Start Date: Feb 6, 2024
End Date: Feb 5, 2029

Objective:
Objective 1: Develop best management practices for perennial grasses to increase livestock production, provide biomass feedstocks for bioenergy, and preserve and maintain natural resources. Subobjective 1A: Develop best management practices for rapid switchgrass establishment in the Great Plains. Subobjective 1B: Develop integrated, diversified production systems for the Great Plains to optimize productivity and environmental benefits. Subobjective 1C: Evaluate and develop field-scale best management practices and quantify resulting yield and composition for candidate feedstocks on marginally productive land in the Great Plains. Objective 2: Develop new forage and biomass germplasm and cultivars for a changing climate in the central U.S. and incorporate genomic selection into breeding programs. Subobjective 2A: Determine traits needed to improve biomass yields in switchgrass and big bluestem by exploiting genomic selection. Subobjective 2B: Evaluate the potential of integrating high-throughput phenotyping using aerial drones into breeding switchgrass and big bluestem for biomass yields. Subobjective 2C: Determine germplasm improvements in switchgrass by including wide crosses between octoploid and tetraploid plants. Subobjective 2D: Improve Illinois bundleflower germplasm via breeding and determine optimal ways to intercrop with switchgrass to improve sustainable production. Objective 3: Develop improved breeding and management criteria for forage and bioenergy crops by identifying molecular, biochemical, and plant characteristics. Subobjective 3A: Identify molecular and biochemical outcomes of N-application and type on seed germination, root architecture, and tillering in switchgrass.

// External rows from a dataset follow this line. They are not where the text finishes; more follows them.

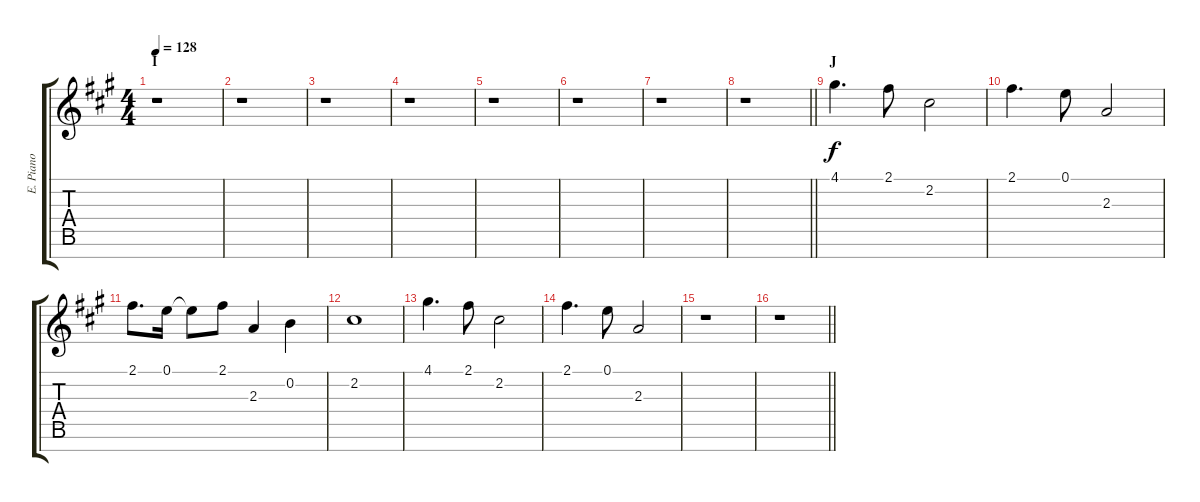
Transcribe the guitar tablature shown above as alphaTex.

\track ("E. Piano" "E. Piano") {instrument vibraphone}
\staff {score tabs}
\tuning (E5 B4 G4 D4 A3 E3 B2) {hide}
\ts (4 4)
\section ("" "I")
\tempo 128
\clef g2
\ks a
r.1{dy f} |
r.1 |
r.1 |
r.1 |
r.1 |
r.1 |
r.1 |
\barLineRight lightlight
r.1 |
\section ("" "J")
4.1.4{d} 2.1.8 2.2.2 |
2.1.4{d} 0.1.8 2.3.2 |
2.1.8{d} 0.1.16 0.1{t}.8 2.1.8 2.3.4 0.2.4 |
2.2.1 |
4.1.4{d} 2.1.8 2.2.2 |
2.1.4{d} 0.1.8 2.3.2 |
r.1 |
\barLineRight lightlight
r.1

Subobjective 3B: Determine germplasm improvements in switchgrass by including wide crosses between octoploid and tetraploid plants. Subobjective 3C: Evaluate N-fixation potential and root nodule physiology of existing and agronomically superior Illinois bundleflower germplasm.

Approach:
Project objectives are to develop best management practices for perennial grasses to increase livestock production, provide biomass feedstocks for bioenergy, and preserve and maintain natural resources (Objective 1). New forage and biomass germplasm will be screened, and cultivars developed through genomic selection for a changing climate in the Central US (Objective 2). Plant molecular, biochemical, and morphological characteristics that impact forage and bioenergy production will be investigated for improved management practices and cultivar development (Objective 3). Improved management methods will be developed to fully utilize the genetic potential of new cultivars by enhancing establishment, yield, and utilization by livestock and by the bioenergy industry. The impact of grass-legume intercropping on biomass yields and N-transfer to soils will be investigated. The project is a continuation of a long-term perennial grass research program with plant materials, management, and related studies in various stages of development and completion. Research will be conducted on C3 (cool-season) and C4 (warm-season) perennial grasses. Switchgrass, big bluestem, and Indiangrass are the primary C4 species and bromegrass is the C3 species being evaluated for use in livestock and/or bioenergy production systems. Innovative fertilizer practices are being evaluated to increase perennial grass yields and reduce greenhouse gas (GHG) emissions. These improved perennial grass management practices will be compared to current practices in addition to business-as-usual annual cropping systems on marginal cropland. New technologies from this research likely will improve fertilizer management for biomass feedstocks, increase biomass feedstock production, increase producer returns on marginally productive cropland, and reduce GHG emissions from marginal cropland in the Great Plains and Midwest.